Industry backs govt's move to have a single definition for small businesses

Industry bodies representing micro, small and medium enterprises (MSMEs) have backed the government’s decision to have a single definition for small businesses for taxation, investment and other business purposes. But they have opposed the decision to base the definition only on annual turnover. 

Work on changing to a new definition is afoot and an announcement may be made within 15 days through an amendment to the MSME Act, 2006, MSME Minister Nitin Gadkari said on Friday.

The existing definition relies on self-declared investment on plant and machinery. Since February 2018, when the Cabinet approved the proposal, the government had pushed to redefine MSMEs based on their annual revenue. However, industry bodies representing MSMEs have expressed grave apprehensions with this plan. 

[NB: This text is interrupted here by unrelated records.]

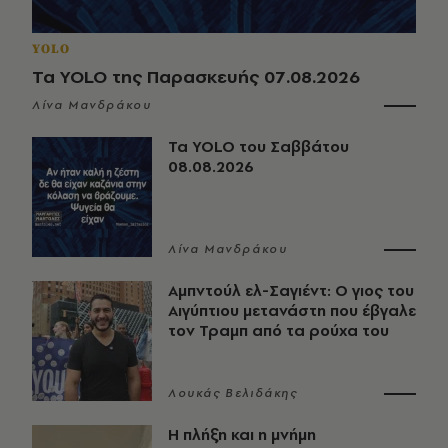
YOLO
Τα YOLO της Παρασκευής 07.08.2026
Λίνα Μανδράκου
Τα YOLO του Σαββάτου
08.08.2026
Λίνα Μανδράκου
Αμπντούλ ελ-Σαγιέντ: Ο γιος του
Αιγύπτιου μετανάστη που έβγαλε
τον Τραμπ από τα ρούχα του
Λουκάς Βελιδάκης
Η πλήξη και η μνήμη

“The definition needs to be revised because the current one disincentivises the registration of businesses as MSMEs. The turnover can vary significantly year-to-year and a company may need to constantly keep on applying for benefits under different statuses, leading to the loss of ease of doing business,” a senior functionary of the Laghu Udyog Bharti said. We have informed the ministry that any new definition needs to look at the functional challenges of MSME businesses, 

“On the other hand, the Federation of Indian Micro and Small & Medium Enterprises has told us that importers and multinationals engaged in trading activities could pass themselves as MSMEs and take away their benefits,” a ministry official said.

Slow progress

The government would need to bring the changes through amendments to the Micro, Small and Medium Enterprises Development Act, 2006, attempts at changing, which had been met with severe opposition in 2018. 

The government had introduced the Micro, Small and Medium Enterprises Development (Amendment) Bill, 2018 in Parliament during July’s monsoon session. While the Opposition had slammed the move, it had also been countered by a key industry ally of the government, the Swadeshi Jagran Manch (SJM), an affiliate of the Rashtriya Swayamsevak Sangh. Back then, Ashwini Mahajan, co-convener of the SJM, had argued that turnover was not the sole criteria for classifying MSMEs anywhere in the world.


As a result, it was referred to the department-related parliamentary standing committee on commerce and industry in October. Finally, in December 2018, the committee also suggested that MSMEs be classified according to their annual turnover. The panel had said the move would allow for more streamlined policies in the sector, as more small businesses would come under the ambit of the MSME ministry.

In the run-up to the last Lok Sabha elections, the BJP had stressed it was “keen on implementing the change after coming to power”.

Official argument

The statement of the amendment Bill moved by the government last year said the criterion of investment entails physical verification, bringing with it transaction costs. It also incentivises promoters to keep the investment size small to retain the MSME tag. “Overall, the turnover-based classification will promote the ease of doing business and will put in place a non-discretionary, transparent and objective classification system,” the statement read.


This argument has continued to find favour with the ministry, which has continued to stress that the government’s definition would align MSMEs better with the GST regime, besides encouraging ease of doing business and making norms of classification growth-oriented. On Friday, Gadkari said the government was aiming to bring more small business into the official GST framework. Of the 60 million businesses registered on the GST platform, an estimated 12.5 million are MSMEs, a senior MSME ministry official said. 

According to official estimates, there are more than 63 million MSMEs, which account for 45 per cent of industrial production, 30.5 per cent of services sector and employ close to 110 million people.